The Basque people, among the oldest cultures in not just Spain but all of Europe, have their own way of doing things.
Take the Basque Country tradition of pintxos.
A pintxo (meaning “spike” in the Basque language) is a small snack, often served on a toothpick. It’s meant to be eaten in a bite or two, standing up at a bar, before moving onto the next destination.
You might be tempted to compare pintxo to tapas, another Spanish tradition of small plates. But as Eva Longoria learned while filming in San Sebastián for “Eva Longoria: Searching for Spain,” that would be a mistake.
“Don’t you dare call a pintxo a tapa,” she tells CNN. “You will get run out of Basque Country.”

Bar hopping is a crucial component of the pintxo experience, and Longoria embarked on a pintxo tour in San Sebastián with the expert guidance of Marti Buckley, an American food writer who has lived in San Sebastián for 15 years.

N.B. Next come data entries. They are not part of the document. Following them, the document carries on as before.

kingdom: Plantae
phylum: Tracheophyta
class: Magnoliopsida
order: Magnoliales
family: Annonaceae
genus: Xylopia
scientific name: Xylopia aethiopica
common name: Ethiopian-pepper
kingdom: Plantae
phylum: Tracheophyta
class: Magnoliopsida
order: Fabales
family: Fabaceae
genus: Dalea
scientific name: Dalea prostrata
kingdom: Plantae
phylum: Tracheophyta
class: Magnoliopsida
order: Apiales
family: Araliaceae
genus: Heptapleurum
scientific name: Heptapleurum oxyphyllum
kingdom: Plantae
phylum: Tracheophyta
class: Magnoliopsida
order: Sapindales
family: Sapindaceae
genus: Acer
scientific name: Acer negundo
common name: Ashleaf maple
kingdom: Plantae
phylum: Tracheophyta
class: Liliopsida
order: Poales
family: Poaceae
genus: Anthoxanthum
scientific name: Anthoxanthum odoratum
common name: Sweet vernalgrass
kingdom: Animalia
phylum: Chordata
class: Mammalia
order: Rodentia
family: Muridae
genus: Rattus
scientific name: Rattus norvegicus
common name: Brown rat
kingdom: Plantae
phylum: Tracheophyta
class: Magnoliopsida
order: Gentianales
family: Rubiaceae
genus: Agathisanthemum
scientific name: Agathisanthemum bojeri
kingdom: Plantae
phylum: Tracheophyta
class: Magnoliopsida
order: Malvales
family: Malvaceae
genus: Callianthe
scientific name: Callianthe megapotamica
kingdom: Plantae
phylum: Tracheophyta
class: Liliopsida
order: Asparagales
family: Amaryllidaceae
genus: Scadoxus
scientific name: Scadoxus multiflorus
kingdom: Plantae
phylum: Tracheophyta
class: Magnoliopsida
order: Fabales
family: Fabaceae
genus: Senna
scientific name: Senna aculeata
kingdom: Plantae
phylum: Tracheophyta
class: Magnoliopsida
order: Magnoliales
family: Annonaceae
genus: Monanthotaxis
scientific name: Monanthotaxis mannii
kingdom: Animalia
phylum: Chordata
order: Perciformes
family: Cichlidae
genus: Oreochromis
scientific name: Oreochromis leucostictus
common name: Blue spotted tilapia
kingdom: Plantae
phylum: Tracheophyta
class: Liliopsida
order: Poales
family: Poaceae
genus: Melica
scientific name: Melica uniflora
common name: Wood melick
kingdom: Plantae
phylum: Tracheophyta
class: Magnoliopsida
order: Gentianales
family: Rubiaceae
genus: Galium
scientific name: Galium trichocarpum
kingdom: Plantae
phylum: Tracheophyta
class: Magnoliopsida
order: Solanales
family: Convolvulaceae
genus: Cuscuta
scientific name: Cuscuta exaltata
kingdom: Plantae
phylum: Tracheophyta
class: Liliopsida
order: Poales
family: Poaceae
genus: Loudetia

What distinguishes a pintxo from a tapa is its composition. While a tapa is often a single food like jamón or garlic shrimp, a pintxo is a more elaborate culinary creation.
The Gilda, a classic pintxo named for the 1946 film starring Rita Hayworth, arranges a manzanilla olive, pickled guindilla peppers and a salty Cantabrian anchovy on a skewer in the shape of a woman’s body. Another pintxo called La Delicia layers a salt-cured anchovy, hard-boiled egg, mayonnaise and an onion-parsley vinaigrette atop a piece of bread. Yet another is a deep-fried piquillo pepper stuffed with meat.
“So much artistry goes into these tiny bites. It has to be an explosion of flavors in one bite,” Longoria says. “That’s what a pintxo is: a gourmet bite.”